A little back story. I have been divorced twice. I'm not at all proud of that, but we live and learn from the mistakes we make. My FI and I have known each other for a couple years and have always been pretty good friends. We did not date very long before getting engaged, just 4 months, but when you know, you know. (FYI, I knew (AND DATED) my 1st husband for 6 years before we got married, so I guess you never really know anybody).
This was VERY hurtful for me. I was raised that you should always try to please your parents and grandparents and I have done everything my whole life to make them proud. Again, I am not proud of my past relationship mistakes, but I KNOW I have found THE ONE! My parents are VERY happy and love my FI to death!
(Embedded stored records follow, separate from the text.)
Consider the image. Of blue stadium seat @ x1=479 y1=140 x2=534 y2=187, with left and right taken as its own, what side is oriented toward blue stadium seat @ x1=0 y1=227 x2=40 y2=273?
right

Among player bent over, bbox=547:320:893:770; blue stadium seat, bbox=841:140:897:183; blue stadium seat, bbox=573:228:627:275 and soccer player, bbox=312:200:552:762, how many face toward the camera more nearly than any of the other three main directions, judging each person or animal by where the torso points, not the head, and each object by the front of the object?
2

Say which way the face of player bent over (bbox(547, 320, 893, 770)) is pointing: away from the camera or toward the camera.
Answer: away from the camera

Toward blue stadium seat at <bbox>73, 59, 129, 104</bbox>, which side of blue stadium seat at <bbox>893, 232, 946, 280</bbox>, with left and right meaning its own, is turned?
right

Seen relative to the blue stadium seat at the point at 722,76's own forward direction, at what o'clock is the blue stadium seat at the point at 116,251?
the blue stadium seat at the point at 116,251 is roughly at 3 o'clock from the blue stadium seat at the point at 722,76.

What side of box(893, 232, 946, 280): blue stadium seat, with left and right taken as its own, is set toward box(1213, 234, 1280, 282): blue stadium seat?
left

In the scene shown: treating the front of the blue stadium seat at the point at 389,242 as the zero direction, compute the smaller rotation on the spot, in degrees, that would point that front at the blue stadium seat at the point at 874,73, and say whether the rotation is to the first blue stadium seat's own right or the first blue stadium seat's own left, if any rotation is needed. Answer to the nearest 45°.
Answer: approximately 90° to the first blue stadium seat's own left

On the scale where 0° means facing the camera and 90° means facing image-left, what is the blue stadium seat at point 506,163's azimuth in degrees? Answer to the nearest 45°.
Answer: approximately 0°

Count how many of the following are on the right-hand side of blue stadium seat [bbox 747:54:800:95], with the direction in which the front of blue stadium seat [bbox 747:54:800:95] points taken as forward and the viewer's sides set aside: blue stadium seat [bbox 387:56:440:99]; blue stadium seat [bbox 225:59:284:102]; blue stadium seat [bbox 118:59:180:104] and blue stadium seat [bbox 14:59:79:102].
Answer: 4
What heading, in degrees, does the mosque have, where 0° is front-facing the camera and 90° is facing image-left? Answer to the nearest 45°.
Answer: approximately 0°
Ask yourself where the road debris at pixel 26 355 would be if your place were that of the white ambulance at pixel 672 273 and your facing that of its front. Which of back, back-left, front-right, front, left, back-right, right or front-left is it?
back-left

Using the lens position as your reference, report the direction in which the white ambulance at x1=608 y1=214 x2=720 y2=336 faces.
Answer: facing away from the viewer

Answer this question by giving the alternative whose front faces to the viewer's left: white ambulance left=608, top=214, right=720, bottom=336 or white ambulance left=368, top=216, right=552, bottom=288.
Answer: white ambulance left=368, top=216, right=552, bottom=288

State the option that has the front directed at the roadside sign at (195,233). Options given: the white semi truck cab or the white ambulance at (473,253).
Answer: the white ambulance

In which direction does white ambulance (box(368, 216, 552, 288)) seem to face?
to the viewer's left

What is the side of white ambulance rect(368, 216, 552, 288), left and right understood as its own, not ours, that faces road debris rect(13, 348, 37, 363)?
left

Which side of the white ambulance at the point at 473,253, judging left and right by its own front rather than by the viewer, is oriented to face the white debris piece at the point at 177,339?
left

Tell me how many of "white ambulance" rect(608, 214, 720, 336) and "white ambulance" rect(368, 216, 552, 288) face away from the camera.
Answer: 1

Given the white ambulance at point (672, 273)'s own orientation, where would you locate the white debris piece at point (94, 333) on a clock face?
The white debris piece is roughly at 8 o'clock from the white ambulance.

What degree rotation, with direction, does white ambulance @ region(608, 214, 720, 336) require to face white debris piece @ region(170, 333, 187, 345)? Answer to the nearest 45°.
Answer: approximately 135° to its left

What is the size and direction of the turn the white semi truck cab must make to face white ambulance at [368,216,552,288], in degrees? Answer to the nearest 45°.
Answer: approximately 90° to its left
I have not spoken to my grandma since this all happened. I have spoken to my grandpa, who is very happy for us and is excited about the wedding. (He was just telling my mom a couple days ago that he is growing a white moustache for the occassion :-) Love my 97 y/o grandpa! SO SILLY!) I am inviting Grandma to the wedding only because my FI is making me. My question is, am I being irrational? I understand that when they were my age, divorcing and remarrying was seen as horrible and just didn't happen and was seen as discraceful, but does that give her any right to blurt out whatever she wants and hurt my feelings and make me feel guilty. And does the time she grew up in, mean that I shouldn't be hurt? Any advice would be much appreciated!